Los otros imputados

 

A mediados de los noventa todos sabían de Estevill lo que ahora se juzga en los tribunales

FRANCESC DE CARRERAS - 18/09/2004

En el juicio contra el juez Pascual Estevill y el abogado Joan Piqué Vidal no sólo deberían sentarse en el banquillo los acusados, sino también una parte de la sociedad barcelonesa, los otros imputados. Se trata de esa parte formada por empresarios, profesionales y políticos que algunos llaman, sin realmente serlo, burguesía catalana: todos se conocen entre sí, han ido a los mismos colegios, andan revueltos hablando mal los unos de los otros, pero se abrazan cuando se encuentran, comen en los mismos restaurantes, veranean juntos nunca muy lejos del Empordà, se manejan con dinero negro y hablan castellano con su mujer y sus hijos excepto en presencia de Jordi Pujol.

Ya había sucedido poco antes con Javier de la Rosa. Todos sabían de sus arriesgadas andanzas, especulaban con las semanas, meses o días que faltaban para que los kuwaitíes se dieran cuenta de adónde iba a parar su dinero, algunos afirmaban saber los miles de kilos que ya estaban a buen recaudo en Suiza. Y, sin embargo, ninguno rechazaba pasar unas horas en su yate, ninguno dejaba de ponerse al teléfono cuando le invitaba a almorzar, todos esperaban recibir alguna suculenta migaja de los millones que entonces manejaba aquel que, en mala hora, en un desliz que provocó estruendosas carcajadas, fue denominado “empresario modelo”. Todos lo sabían todo, pero todos deseaban también aprovecharse, aunque fuera algún asuntillo de nada. O de mucho. ¡Javier es muy listo, no quiero perderme la ocasión! Siempre en la ambigüedad moral, sobre todo quedar bien, no arriesgar nada, callados pero atentos a la jugada. Cobardes.

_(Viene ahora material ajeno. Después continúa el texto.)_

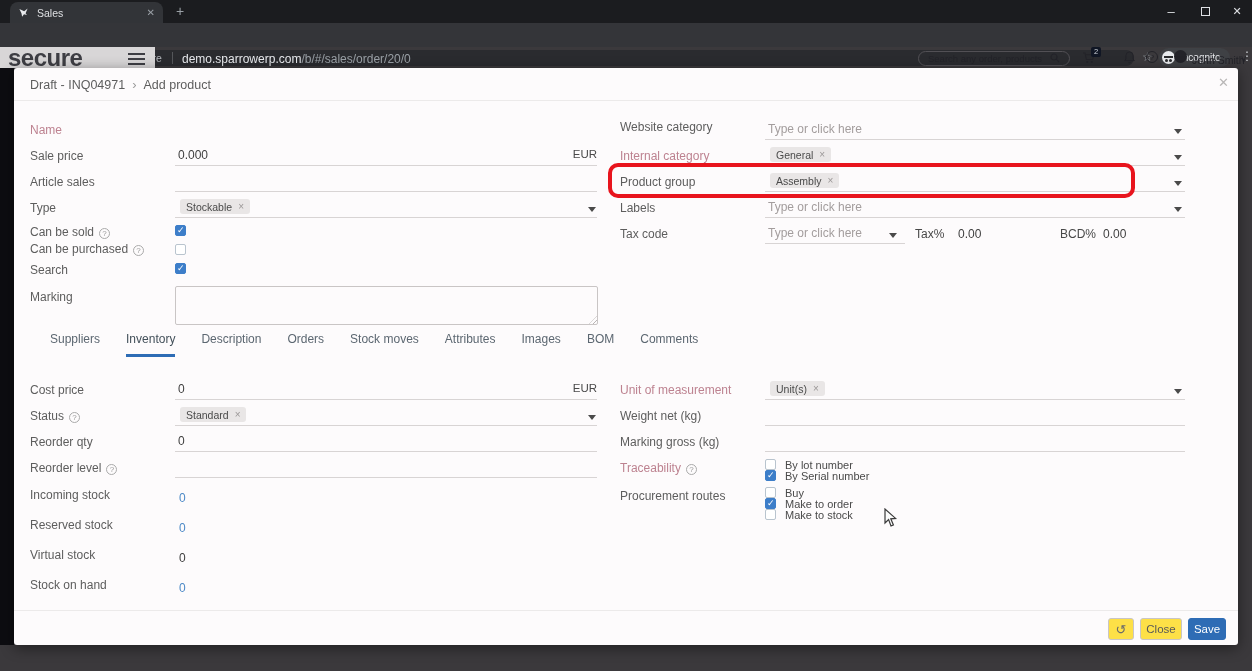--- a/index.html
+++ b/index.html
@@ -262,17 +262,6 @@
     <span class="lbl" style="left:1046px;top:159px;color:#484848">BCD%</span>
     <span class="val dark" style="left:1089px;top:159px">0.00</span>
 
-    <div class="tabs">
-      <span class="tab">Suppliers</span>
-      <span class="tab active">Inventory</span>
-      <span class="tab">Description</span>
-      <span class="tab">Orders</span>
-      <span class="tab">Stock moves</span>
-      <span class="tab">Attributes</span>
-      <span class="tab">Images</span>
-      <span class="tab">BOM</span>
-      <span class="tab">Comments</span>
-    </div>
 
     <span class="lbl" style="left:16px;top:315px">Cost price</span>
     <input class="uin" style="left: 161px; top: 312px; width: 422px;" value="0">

A mediados de los años noventa, todos ya sabían lo que en estas semanas se está tratando de probar ante un tribunal. Pascual Estevill, un chico espabilado que había subido de la nada, un Julian Sorel de fines de siglo XX, repentinamente investido de juez, estaba dictando autos de prisión por presuntos delitos económicos contra prominentes miembros de aquella burguesía, de aquel conglomerado de amigos, conocidos y saludados, de todos aquellos de los que estamos hablando. Algunos togados progresistas se relamían de gusto pensando: “¡Por fin, no sólo los pobres raterillos pringados, camellos sin oficio y con poco beneficio, pasarán por la Modelo! Este juez la emprende con los delincuentes de verdad, los de cuello blanco y manos finas”. Ingenuos.

Todos conocían el tinglado. Era el secreto a voces mejor guardado de Barcelona: nadie decía nada. Algunos, asustados, esperaban su turno, temían ser defendidos por Piqué, tan estirado y antipático, sabían que la broma les iba a costar cara. Pero si había que pagar, se pagaba y punto.

Hasta que, felizmente, hubo un imprevisto. Alguien dijo: “¡Basta, no pago!”. José Felipe Bertrán, un miembro de la burguesía más rancia, probablemente una persona de una ética antigua: se puede estafar al fisco, pero no comprar a un juez. Conocía los límites. Uno puede entrar muy dignamente en el truculento edificio de la calle Entença si tiene la conciencia, su conciencia producto de su moral, bien tranquila.

El espeso silencio se había roto. Había que salvar la cara del juez, tan amigo de sus amigos, tan implicado en tantas cosas. Patada hacia arriba. El día en que se hizo pública la noticia de que Estevill era candidato a un puesto en el Consejo General del Poder Judicial, un alto cargo nombrado por CiU me confesó desesperado: “¡Esto es el final de Convergència!”. Quizás ahí empezó el final de una época.